The elevator pitch – so named because it should last as long as an elevator ride – if done properly, is a powerful tool that highlights the unique aspects of your business, helping you and business to stand out, while opening doors to further communication and opportunities. Vicki Lew, the co-founder of boutique graphic and web design consultancy Brew Creative, sums it up succinctly: “An elevator pitch is a quick and compelling introduction to your company and what you do.”
However, whether you are standing in front of investors, networking at a cocktail party or just happen to bump into Sir Richard Branson on your travels, quickly convincing others that you and your business are exactly what they need takes a lot of hard, behind-the-scenes work. Compressing your company’s mission, vision and goals into a short string of sentences is a daunting task, even for the most adept wordsmith. Nonetheless, it is an essential part of modern marketing and you would look extremely unprofessional without one. “Having an elevator pitch means you're always prepared when someone asks you what you do, or if you need to introduce your company in a jiffy. You'll never be that deer caught in the headlights again!” says Lew.
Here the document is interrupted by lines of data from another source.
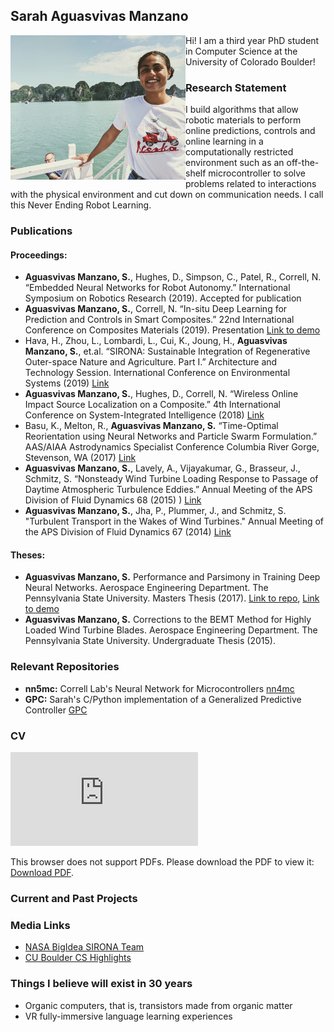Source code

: ## Sarah Aguasvivas Manzano

<img src="img/MVIMG_20191010_125544 (2).jpg" 
     alt="Markdown Monster icon"
     style="float: left; margin-center: 10px;" width="280" />

Hi! I am a third year PhD student in Computer Science at the University of Colorado Boulder! 

### Research Statement

I build algorithms that allow robotic materials to perform online predictions, controls and online learning in a computationally restricted environment such as an off-the-shelf microcontroller to solve problems related to interactions with the physical environment and cut down on communication needs. I call this Never Ending Robot Learning.

### Publications

#### Proceedings:

- **Aguasvivas Manzano, S.**, Hughes, D., Simpson, C., Patel, R., Correll, N. “Embedded Neural Networks for Robot Autonomy.” International Symposium on Robotics Research (2019). Accepted for publication 
- **Aguasvivas Manzano, S.**, Correll, N. “In-situ Deep Learning for Prediction and Controls in Smart Composites.” 22nd International Conference on Composites Materials (2019). Presentation [Link to demo](https://www.youtube.com/watch?time_continue=12&v=0X3X-foe6hc)
- Hava, H., Zhou, L., Lombardi, L., Cui, K., Joung, H., **Aguasvivas Manzano, S.**, et.al. “SIRONA: Sustainable Integration of Regenerative Outer-space Nature and Agriculture. Part I.” Architecture and Technology Session. International Conference on Environmental Systems (2019) [Link](https://ttu-ir.tdl.org/handle/2346/84413)
- **Aguasvivas Manzano, S.**, Hughes, D., Correll, N. “Wireless Online Impact Source Localization on a Composite.” 4th International Conference on System-Integrated Intelligence (2018) [Link](https://www.youtube.com/watch?v=0UA5F83giOA)
- Basu, K., Melton, R., **Aguasvivas Manzano, S.** “Time-Optimal Reorientation using Neural Networks and Particle Swarm Formulation.” AAS/AIAA Astrodynamics Specialist Conference Columbia River Gorge, Stevenson, WA (2017) [Link](http://www.univelt.com/book=6408)
- **Aguasvivas Manzano, S.**, Lavely, A., Vijayakumar, G., Brasseur, J., Schmitz, S. “Nonsteady Wind Turbine Loading Response to Passage of Daytime Atmospheric Turbulence Eddies.” Annual Meeting of the APS Division of Fluid Dynamics 68 (2015)
) [Link](https://www.youtube.com/watch?v=0UA5F83giOA)
- **Aguasvivas Manzano, S.**, Jha, P., Plummer, J., and Schmitz, S. "Turbulent Transport in the Wakes of Wind Turbines." Annual Meeting of the APS Division of Fluid Dynamics 67 (2014) [Link](https://www.youtube.com/watch?v=2V_Vn-EWB5Q&t=82s)

#### Theses:

- **Aguasvivas Manzano, S.** Performance and Parsimony in Training Deep Neural Networks. Aerospace Engineering Department. The Pennsylvania State University. Masters Thesis (2017). [Link to repo](https://github.com/sarahaguasvivas/my_own_neural_network), [Link to demo](https://www.youtube.com/watch?v=GtuhoghSXg0&t=)
- **Aguasvivas Manzano, S.** Corrections to the BEMT Method for Highly Loaded Wind Turbine Blades. Aerospace Engineering Department. The Pennsylvania State University. Undergraduate Thesis (2015).


### Relevant Repositories

- **nn5mc:** Correll Lab's Neural Network for Microcontrollers [nn4mc](https://github.com/correlllab/nn4mc)
- **GPC:** Sarah's C/Python implementation of a Generalized Predictive Controller [GPC](https://github.com/sarahaguasvivas/GPC)

### CV

<object data="https://github.com/sarahaguasvivas/sarahaguasvivas.github.io/blob/master/docs/cv_AguasvivasManzano_Sarah.pdf" type="https://github.com/sarahaguasvivas/sarahaguasvivas.github.io/blob/master/docs/cv_AguasvivasManzano_Sarah.pdf" width="700px" height="700px">
    <embed src="https://github.com/sarahaguasvivas/sarahaguasvivas.github.io/blob/master/docs/cv_AguasvivasManzano_Sarah.pdf">
        <p>This browser does not support PDFs. Please download the PDF to view it: <a href="https://github.com/sarahaguasvivas/sarahaguasvivas.github.io/blob/master/docs/cv_AguasvivasManzano_Sarah.pdf">Download PDF</a>.</p>
    </embed>
</object>

### Current and Past Projects

### Media Links
- [NASA BigIdea SIRONA Team](https://www.colorado.edu/engineering/2019/05/30/all-woman-engineering-team-earns-most-innovative-award-nasa-mars-competition)
- [CU Boulder CS Highlights](https://www.colorado.edu/cs/2018/09/13/joke-him-i-still-live-my-life-sometimes-dangerously-optimistic-sarah-aguasvivas-manzano)

### Things I believe will exist in 30 years
- Organic computers, that is, transistors made from organic matter
- VR fully-immersive language learning experiences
So how do you start crafting a pitch that is compelling, relevant and, above all, one that encapsulates your company's very essence? Here are some tips to get you started.
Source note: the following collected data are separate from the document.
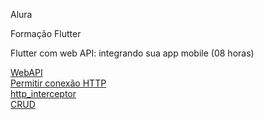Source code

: Alura

Formação Flutter</br>

Flutter com web API: integrando sua app mobile (08 horas)</br>

[WebAPI](https://github.com/alura-cursos/bytebank-api/tree/runnable)</br>
[Permitir conexão HTTP](https://cursos.alura.com.br/forum/topico-error-flutter-lib-ui-ui_dart_state-cc-186-unhandled-exception-bad-state-insecure-http-is-not-allowed-by-platform-152531)</br>
[http_interceptor](https://pub.dev/packages/http_interceptor)</br>
[CRUD](https://pub.dev/documentation/http/latest/http/http-library.html#functions)</br>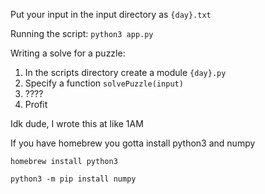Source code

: Put your input in the input directory as `{day}.txt`

Running the script:
`python3 app.py`

Writing a solve for a puzzle:
1. In the scripts directory create a module `{day}.py`
2. Specify a function `solvePuzzle(input)`
4. ????
5. Profit

Idk dude, I wrote this at like 1AM

If you have homebrew you gotta install python3 and numpy

`homebrew install python3`

`python3 -m pip install numpy`
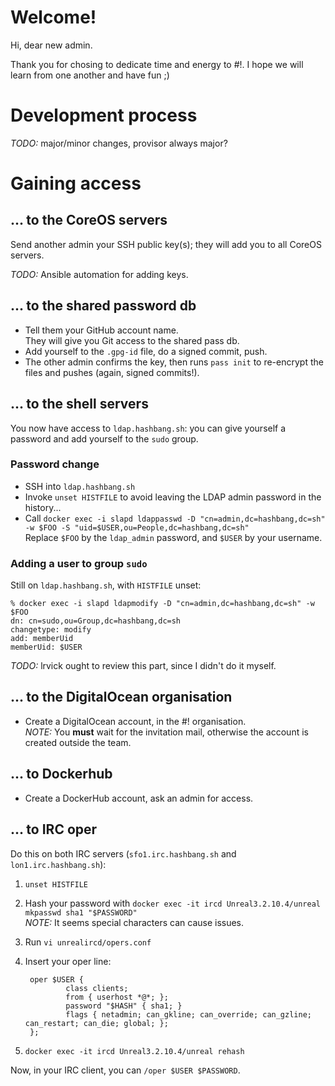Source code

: # Welcome!
Hi, dear new admin.

Thank you for chosing to dedicate time and energy to #!.  I hope we will learn
from one another and have fun  ;)

# Development process

_TODO:_ major/minor changes, provisor always major?

# Gaining access

## ... to the CoreOS servers
Send another admin your SSH public key(s);
they will add you to all CoreOS servers.

_TODO:_ Ansible automation for adding keys.

## ... to the shared password db
- Tell them your GitHub account name.  
  They will give you Git access to the shared pass db.
- Add yourself to the `.gpg-id` file, do a signed commit, push.
- The other admin confirms the key, then runs `pass init` to re-encrypt the
  files and pushes (again, signed commits!).

## ... to the shell servers
You now have access to `ldap.hashbang.sh`:
you can give yourself a password and add yourself to the `sudo` group.

### Password change

- SSH into `ldap.hashbang.sh`
- Invoke `unset HISTFILE` to avoid leaving the LDAP admin password in the history...
- Call `docker exec -i slapd ldappasswd -D "cn=admin,dc=hashbang,dc=sh" -w $FOO -S "uid=$USER,ou=People,dc=hashbang,dc=sh"`  
  Replace `$FOO` by the `ldap_admin` password, and `$USER` by your username.

### Adding a user to group `sudo`

Still on `ldap.hashbang.sh`, with `HISTFILE` unset:

	% docker exec -i slapd ldapmodify -D "cn=admin,dc=hashbang,dc=sh" -w $FOO
	dn: cn=sudo,ou=Group,dc=hashbang,dc=sh
	changetype: modify
	add: memberUid
	memberUid: $USER

_TODO:_ lrvick ought to review this part, since I didn't do it myself.

## ... to the DigitalOcean organisation
- Create a DigitalOcean account, in the #! organisation.  
  _NOTE:_ You **must** wait for the invitation mail, otherwise the account is
  created outside the team.

## ... to Dockerhub
- Create a DockerHub account, ask an admin for access.

## ... to IRC oper
Do this on both IRC servers (`sfo1.irc.hashbang.sh` and `lon1.irc.hashbang.sh`):

1. `unset HISTFILE`
2. Hash your password with `docker exec -it ircd Unreal3.2.10.4/unreal mkpasswd sha1 "$PASSWORD"`  
   _NOTE:_ It seems special characters can cause issues.
3. Run `vi unrealircd/opers.conf`
4. Insert your oper line:

		oper $USER {
		        class clients;
		        from { userhost *@*; };
		        password "$HASH" { sha1; }
		        flags { netadmin; can_gkline; can_override; can_gzline; can_restart; can_die; global; };
		};

5. `docker exec -it ircd Unreal3.2.10.4/unreal rehash`

Now, in your IRC client, you can `/oper $USER $PASSWORD`.
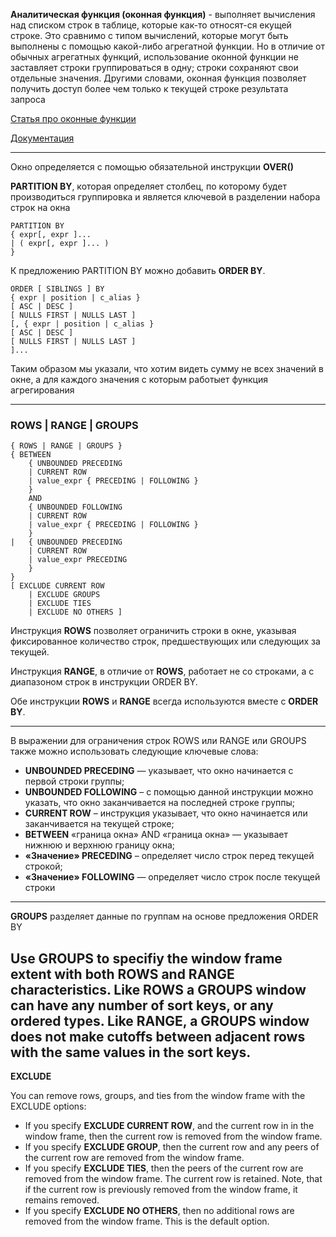 **Аналитическая функция (оконная функция)** -  выполняет вычисления над списком строк в таблице, которые как-то относят-ся екущей строке. 
Это сравнимо с типом вычислений, которые могут быть выполнены с помощью какой-либо агрегатной функции. 
Но в отличие от обычных агрегатных функций, использование оконной функции не заставляет строки группироваться в одну; 
строки сохраняют свои отдельные значения. Другими словами, оконная функция позволяет получить доступ более чем только к текущей строке результата запроса

[Статья про оконные функции](https://thisisdata.ru/blog/uchimsya-primenyat-okonnyye-funktsii/)

[Документация](https://docs.oracle.com/en/database/oracle/oracle-database/21/sqlrf/Analytic-Functions.html#:~:text=Index-,Analytic%20Functions,-Analytic%20functions%20compute)

------------------------------------------------------------

Окно определяется с помощью обязательной инструкции **OVER()**

**PARTITION BY**, которая определяет столбец, по которому будет производиться группировка и является ключевой в разделении набора строк на окна

    PARTITION BY
    { expr[, expr ]...
    | ( expr[, expr ]... )
    }

К предложению PARTITION BY можно добавить **ORDER BY**.

    ORDER [ SIBLINGS ] BY
    { expr | position | c_alias }
    [ ASC | DESC ]
    [ NULLS FIRST | NULLS LAST ]
    [, { expr | position | c_alias }
    [ ASC | DESC ]
    [ NULLS FIRST | NULLS LAST ]
    ]...

Таким образом мы указали, что хотим видеть сумму не всех значений в окне, а для каждого значения с которым работыет функция агрегирования

------------------------------------------------------------

### ROWS | RANGE | GROUPS

    { ROWS | RANGE | GROUPS }
    { BETWEEN
        { UNBOUNDED PRECEDING
        | CURRENT ROW
        | value_expr { PRECEDING | FOLLOWING }
        }
        AND
        { UNBOUNDED FOLLOWING
        | CURRENT ROW
        | value_expr { PRECEDING | FOLLOWING }
        }
    |   { UNBOUNDED PRECEDING
        | CURRENT ROW
        | value_expr PRECEDING
        }
    }
    [ EXCLUDE CURRENT ROW
        | EXCLUDE GROUPS
        | EXCLUDE TIES
        | EXCLUDE NO OTHERS ]


Инструкция **ROWS** позволяет ограничить строки в окне, указывая фиксированное количество строк, предшествующих или следующих за текущей.

Инструкция **RANGE**, в отличие от **ROWS**, работает не со строками, а с диапазоном строк в инструкции ORDER BY.


Обе инструкции **ROWS** и **RANGE** всегда используются вместе с **ORDER BY**.

------------------------------------------------------------

В выражении для ограничения строк ROWS или RANGE или GROUPS также можно использовать следующие ключевые слова:

* **UNBOUNDED PRECEDING** — указывает, что окно начинается с первой строки группы;
* **UNBOUNDED FOLLOWING** – с помощью данной инструкции можно указать, что окно заканчивается на последней строке группы;
* **CURRENT ROW** – инструкция указывает, что окно начинается или заканчивается на текущей строке;
* **BETWEEN** «граница окна» AND «граница окна» — указывает нижнюю и верхнюю границу окна;
* **«Значение» PRECEDING** – определяет число строк перед текущей строкой;
* **«Значение» FOLLOWING** — определяет число строк после текущей строки

------------------------------------------------------------

**GROUPS** разделяет данные по группам на основе предложения ORDER BY

Use GROUPS to specifiy the window frame extent with both ROWS and RANGE characteristics. Like ROWS a GROUPS window can have any number of sort keys, or any ordered types. Like RANGE, 
a GROUPS window does not make cutoffs between adjacent rows with the same values in the sort keys.
------------------------------------------------------------

**EXCLUDE**

You can remove rows, groups, and ties from the window frame with the EXCLUDE options:

* If you specify **EXCLUDE CURRENT ROW**, and the current row in in the window frame, then the current row is removed from the window frame.
* If you specify **EXCLUDE GROUP**, then the current row and any peers of the current row are removed from the window frame.
* If you specify **EXCLUDE TIES**, then the peers of the current row are removed from the window frame. The current row is retained. Note, that if the current row is previously removed from the window frame, it remains removed.
* If you specify **EXCLUDE NO OTHERS**, then no additional rows are removed from the window frame. This is the default option.


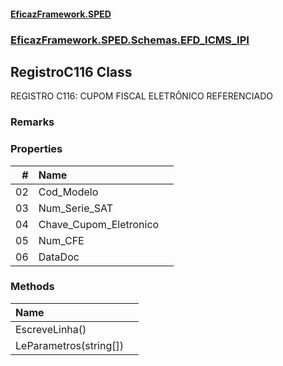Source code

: #### [EficazFramework.SPED](EficazFrameworkSPED.md 'EficazFramework SPED')
### [EficazFramework.SPED.Schemas.EFD_ICMS_IPI](EficazFramework.SPED.Schemas.EFD_ICMS_IPI.md 'EficazFramework.SPED.Schemas.EFD_ICMS_IPI')

## RegistroC116 Class

REGISTRO C116: CUPOM FISCAL ELETRÔNICO REFERENCIADO

### Remarks
### Properties

| # | Name | |
| ---: | :--- | :--- |
| 02 | Cod_Modelo |  |
| 03 | Num_Serie_SAT |  |
| 04 | Chave_Cupom_Eletronico |  |
| 05 | Num_CFE |  |
| 06 | DataDoc |  |
### Methods

| Name | |
| :--- | :--- |
| EscreveLinha() |  |
| LeParametros(string[]) |  |
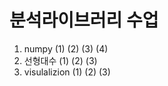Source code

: # 분석라이브러리 수업

1. numpy
  (1)
  (2)
  (3)
  (4)
2. 선형대수
  (1)
  (2)
  (3)
3. visulalizion
  (1)
  (2)
  (3)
Articulate what you want to achieve
Your elevator pitch should answer three basic questions: Who are you? What do you do? Where do you want to go or what are you looking for? Have a look at your company’s mission and goals, and try to summarise in the simplest terms precisely what you would like to achieve. Do you want to improve the number of leads? Are you looking for new partnerships? Or are you simply testing the waters?
Craft a pitch based on the nine Cs
Concise: Keep it sharp and precise, using as few words as possible.
Clear: The pitch should be understood by the average man on the street, and be devoid of acronyms and industry terms. Eliminate jargon.
Compelling: What problem does your business solve and what can it do to improve the lives of your target audience?
Credible: Spell out clearly what makes you qualified to do what you do. Do not use management or marketing speak such as ‘synergistic’, ‘team player’ or ‘outside the box’. Instead stick to credibility-driven words such as ‘certified’ or ‘recommended’.
Conceptual: Keep your pitch broad. Do not dive into the details.
Concrete: Be realistic and make it easy for your audience to understand.
Customised: Create various versions of your pitch to fit with different target groups. Your elevator pitch shouldn't be a static, memorised statement. It must be tailored to your listeners.
Consistent: No matter how many versions of the pitch you prepare, always ensure they communicate the same underlying premise or message.
Conversational: Keep it casual and do not attempt to hard sell. Let it spark a conversation or idea.
Ensure the pitch is not all about you
Avoid the ‘me, myself, I’ approach. Instead, consider the needs of your audience, and how your company can meet them. In short, offer solutions. Lew says, “Your audience wants to know what's in it for them. For instance, the value that your company brings or what solutions you can propose them; that will pique their interest. And they certainly do not want to know how big your company is or how many awards you've won.”
Refine and retune
Once you have put it all together, record yourself on video. Assess if you sound interesting and if your pitch is convincing. Tweak it, and get comfortable with what you have written. Like most things, practice makes perfect. So take the time to practise your pitch regularly until you are sure you are uttering it with genuine conviction.
Do not be afraid to ask for feedback from friends, business associates or colleagues, and to alter your pitch accordingly. Think of your pitch as a constant work in progress. Refine your elevator pitch each and every time you use it. Gauge your audience's reaction and identify any ambiguity or gaps. Your business will evolve and grow, and hence it makes sense to alter your pitch too. Keep that in mind as your goalposts change.
Most of all, continue to wholeheartedly believe in what you say. People can easily tell when you are lying (to them and to yourself), and this erodes trust and confidence which will, ultimately, harm your business and personal brand value.